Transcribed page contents
▬▬▬▬▬▬▬▬▬▬

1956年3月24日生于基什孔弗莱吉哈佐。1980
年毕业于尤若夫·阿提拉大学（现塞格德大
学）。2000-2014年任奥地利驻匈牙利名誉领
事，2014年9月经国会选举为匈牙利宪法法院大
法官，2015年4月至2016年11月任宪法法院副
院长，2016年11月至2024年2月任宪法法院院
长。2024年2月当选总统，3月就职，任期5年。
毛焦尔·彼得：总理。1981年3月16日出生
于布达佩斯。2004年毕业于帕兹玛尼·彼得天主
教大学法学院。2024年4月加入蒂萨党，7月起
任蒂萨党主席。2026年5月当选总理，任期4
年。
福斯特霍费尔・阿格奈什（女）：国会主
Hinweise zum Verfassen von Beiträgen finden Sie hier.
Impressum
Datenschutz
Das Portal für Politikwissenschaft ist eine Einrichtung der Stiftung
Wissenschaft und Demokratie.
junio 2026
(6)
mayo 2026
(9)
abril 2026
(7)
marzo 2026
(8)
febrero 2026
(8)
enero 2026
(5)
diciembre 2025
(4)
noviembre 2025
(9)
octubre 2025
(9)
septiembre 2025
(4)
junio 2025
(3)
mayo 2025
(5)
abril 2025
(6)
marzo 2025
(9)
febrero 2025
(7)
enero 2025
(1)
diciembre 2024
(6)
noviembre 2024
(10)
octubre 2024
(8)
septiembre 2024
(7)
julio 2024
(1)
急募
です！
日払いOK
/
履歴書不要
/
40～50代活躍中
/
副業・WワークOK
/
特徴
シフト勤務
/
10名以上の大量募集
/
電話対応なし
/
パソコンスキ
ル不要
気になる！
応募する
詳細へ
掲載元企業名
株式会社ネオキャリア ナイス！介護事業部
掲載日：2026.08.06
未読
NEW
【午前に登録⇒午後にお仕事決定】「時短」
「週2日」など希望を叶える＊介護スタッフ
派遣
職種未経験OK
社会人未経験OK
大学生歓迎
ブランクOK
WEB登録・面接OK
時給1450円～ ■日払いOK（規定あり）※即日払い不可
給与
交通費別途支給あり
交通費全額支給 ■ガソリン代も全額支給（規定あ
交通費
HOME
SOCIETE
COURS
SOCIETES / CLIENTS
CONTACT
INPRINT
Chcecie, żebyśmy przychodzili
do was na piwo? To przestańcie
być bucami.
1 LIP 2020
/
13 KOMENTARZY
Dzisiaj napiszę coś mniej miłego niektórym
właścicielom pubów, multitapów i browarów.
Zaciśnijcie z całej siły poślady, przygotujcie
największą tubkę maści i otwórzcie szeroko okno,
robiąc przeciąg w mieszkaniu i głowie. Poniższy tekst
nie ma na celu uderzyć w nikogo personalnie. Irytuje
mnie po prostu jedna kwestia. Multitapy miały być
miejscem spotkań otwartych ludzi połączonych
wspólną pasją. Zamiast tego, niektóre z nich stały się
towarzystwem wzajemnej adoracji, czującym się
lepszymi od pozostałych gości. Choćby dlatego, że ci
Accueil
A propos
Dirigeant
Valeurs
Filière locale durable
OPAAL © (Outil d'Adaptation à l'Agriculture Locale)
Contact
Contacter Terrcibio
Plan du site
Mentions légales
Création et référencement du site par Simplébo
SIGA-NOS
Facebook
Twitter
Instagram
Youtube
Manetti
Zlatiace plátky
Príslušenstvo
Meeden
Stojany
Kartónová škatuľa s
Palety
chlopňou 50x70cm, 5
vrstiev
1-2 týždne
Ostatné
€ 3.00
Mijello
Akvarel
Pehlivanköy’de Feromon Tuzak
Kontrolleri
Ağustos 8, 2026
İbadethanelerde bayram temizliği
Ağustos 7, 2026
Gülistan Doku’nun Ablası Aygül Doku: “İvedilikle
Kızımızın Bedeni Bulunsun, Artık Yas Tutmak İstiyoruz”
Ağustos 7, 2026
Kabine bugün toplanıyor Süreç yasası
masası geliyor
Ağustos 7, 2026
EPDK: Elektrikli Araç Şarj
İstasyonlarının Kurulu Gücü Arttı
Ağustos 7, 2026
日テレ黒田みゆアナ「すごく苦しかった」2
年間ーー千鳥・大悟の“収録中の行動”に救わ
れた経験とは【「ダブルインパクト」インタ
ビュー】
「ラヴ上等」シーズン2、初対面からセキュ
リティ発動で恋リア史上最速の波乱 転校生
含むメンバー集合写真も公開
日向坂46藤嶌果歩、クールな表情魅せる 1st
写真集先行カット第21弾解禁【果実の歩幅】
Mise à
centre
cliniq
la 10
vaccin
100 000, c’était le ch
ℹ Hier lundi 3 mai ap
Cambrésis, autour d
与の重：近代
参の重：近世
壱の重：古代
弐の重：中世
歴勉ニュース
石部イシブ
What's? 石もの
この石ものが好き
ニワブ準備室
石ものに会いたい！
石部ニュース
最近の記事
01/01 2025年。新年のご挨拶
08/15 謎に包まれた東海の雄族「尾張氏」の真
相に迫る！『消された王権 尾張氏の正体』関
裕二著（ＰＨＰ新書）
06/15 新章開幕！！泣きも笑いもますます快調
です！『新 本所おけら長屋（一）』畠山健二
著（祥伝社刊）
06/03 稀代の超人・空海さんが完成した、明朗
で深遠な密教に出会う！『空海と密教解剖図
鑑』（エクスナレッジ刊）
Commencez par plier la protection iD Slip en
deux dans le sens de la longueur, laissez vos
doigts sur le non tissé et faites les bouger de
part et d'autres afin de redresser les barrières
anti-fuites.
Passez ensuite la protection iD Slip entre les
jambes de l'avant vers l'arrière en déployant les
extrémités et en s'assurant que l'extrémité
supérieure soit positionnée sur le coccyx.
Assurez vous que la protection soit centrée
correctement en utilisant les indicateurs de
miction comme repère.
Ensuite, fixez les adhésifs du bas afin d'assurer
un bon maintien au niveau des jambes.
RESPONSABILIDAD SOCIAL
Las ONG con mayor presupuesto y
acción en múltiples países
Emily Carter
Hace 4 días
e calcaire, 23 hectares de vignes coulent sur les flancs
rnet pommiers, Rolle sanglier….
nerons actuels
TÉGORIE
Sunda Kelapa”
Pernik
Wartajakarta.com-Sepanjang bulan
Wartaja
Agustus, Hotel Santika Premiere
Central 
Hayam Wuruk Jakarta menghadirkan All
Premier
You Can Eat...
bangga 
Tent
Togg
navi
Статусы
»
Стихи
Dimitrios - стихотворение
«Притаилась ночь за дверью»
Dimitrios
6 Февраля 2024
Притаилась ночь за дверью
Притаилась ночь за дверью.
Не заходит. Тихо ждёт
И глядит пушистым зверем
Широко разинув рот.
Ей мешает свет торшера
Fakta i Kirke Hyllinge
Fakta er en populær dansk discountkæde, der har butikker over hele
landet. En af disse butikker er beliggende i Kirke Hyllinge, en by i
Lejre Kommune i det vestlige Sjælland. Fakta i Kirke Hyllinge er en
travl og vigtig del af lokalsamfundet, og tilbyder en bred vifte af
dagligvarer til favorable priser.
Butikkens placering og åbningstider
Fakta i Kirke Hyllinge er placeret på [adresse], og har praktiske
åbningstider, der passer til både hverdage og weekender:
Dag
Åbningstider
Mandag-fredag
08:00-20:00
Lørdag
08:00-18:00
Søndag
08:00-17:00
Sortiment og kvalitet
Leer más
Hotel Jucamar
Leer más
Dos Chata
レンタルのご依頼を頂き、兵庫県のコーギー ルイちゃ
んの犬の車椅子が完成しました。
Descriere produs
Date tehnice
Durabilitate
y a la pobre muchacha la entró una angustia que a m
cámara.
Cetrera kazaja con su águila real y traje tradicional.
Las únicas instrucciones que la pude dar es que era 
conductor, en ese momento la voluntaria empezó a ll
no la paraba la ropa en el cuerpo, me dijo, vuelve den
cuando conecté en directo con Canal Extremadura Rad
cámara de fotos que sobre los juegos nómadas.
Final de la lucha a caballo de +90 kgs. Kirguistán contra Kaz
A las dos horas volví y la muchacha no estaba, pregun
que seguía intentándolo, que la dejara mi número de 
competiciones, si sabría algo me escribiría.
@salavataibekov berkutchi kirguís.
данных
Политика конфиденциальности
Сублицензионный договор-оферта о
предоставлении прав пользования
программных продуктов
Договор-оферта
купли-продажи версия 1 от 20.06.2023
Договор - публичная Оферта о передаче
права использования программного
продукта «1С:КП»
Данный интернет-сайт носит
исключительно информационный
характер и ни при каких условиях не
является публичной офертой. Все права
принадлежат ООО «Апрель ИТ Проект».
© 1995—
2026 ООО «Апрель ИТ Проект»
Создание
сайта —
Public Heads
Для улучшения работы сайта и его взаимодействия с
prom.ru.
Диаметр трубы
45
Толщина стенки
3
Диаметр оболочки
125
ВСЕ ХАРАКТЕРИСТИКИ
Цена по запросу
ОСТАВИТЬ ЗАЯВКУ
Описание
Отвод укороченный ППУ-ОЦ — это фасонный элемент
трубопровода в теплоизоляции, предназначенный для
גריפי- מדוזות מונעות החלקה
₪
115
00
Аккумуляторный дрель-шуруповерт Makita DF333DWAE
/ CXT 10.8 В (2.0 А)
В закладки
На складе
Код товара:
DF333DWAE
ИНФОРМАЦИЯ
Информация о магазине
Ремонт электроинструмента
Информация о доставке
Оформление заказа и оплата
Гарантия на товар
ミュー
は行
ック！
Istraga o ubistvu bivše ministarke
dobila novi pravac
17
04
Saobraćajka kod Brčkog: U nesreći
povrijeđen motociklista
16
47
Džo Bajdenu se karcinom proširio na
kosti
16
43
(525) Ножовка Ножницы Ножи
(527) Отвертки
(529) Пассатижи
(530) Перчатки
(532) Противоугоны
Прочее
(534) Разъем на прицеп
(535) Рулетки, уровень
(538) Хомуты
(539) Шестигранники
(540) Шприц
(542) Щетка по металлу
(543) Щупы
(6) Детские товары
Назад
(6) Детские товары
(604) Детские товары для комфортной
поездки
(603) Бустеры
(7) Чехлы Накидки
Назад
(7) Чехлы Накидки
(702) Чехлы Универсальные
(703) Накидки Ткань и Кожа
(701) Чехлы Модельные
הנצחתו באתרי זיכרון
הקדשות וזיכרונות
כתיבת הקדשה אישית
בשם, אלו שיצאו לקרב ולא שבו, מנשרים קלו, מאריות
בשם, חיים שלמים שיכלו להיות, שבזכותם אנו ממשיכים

▬▬▬▬▬▬▬▬▬▬

### Assignment
Give the entries from the start through the line containing "Datenschutz" as a Markdown table with columns "No." and "Line", one numbered row per line and no blank lines.

### Exercise result
| No. | Line |
|---|---|
| 1 | 1956年3月24日生于基什孔弗莱吉哈佐。1980 |
| 2 | 年毕业于尤若夫·阿提拉大学（现塞格德大 |
| 3 | 学）。2000-2014年任奥地利驻匈牙利名誉领 |
| 4 | 事，2014年9月经国会选举为匈牙利宪法法院大 |
| 5 | 法官，2015年4月至2016年11月任宪法法院副 |
| 6 | 院长，2016年11月至2024年2月任宪法法院院 |
| 7 | 长。2024年2月当选总统，3月就职，任期5年。 |
| 8 | 毛焦尔·彼得：总理。1981年3月16日出生 |
| 9 | 于布达佩斯。2004年毕业于帕兹玛尼·彼得天主 |
| 10 | 教大学法学院。2024年4月加入蒂萨党，7月起 |
| 11 | 任蒂萨党主席。2026年5月当选总理，任期4 |
| 12 | 年。 |
| 13 | 福斯特霍费尔・阿格奈什（女）：国会主 |
| 14 | Hinweise zum Verfassen von Beiträgen finden Sie hier. |
| 15 | Impressum |
| 16 | Datenschutz |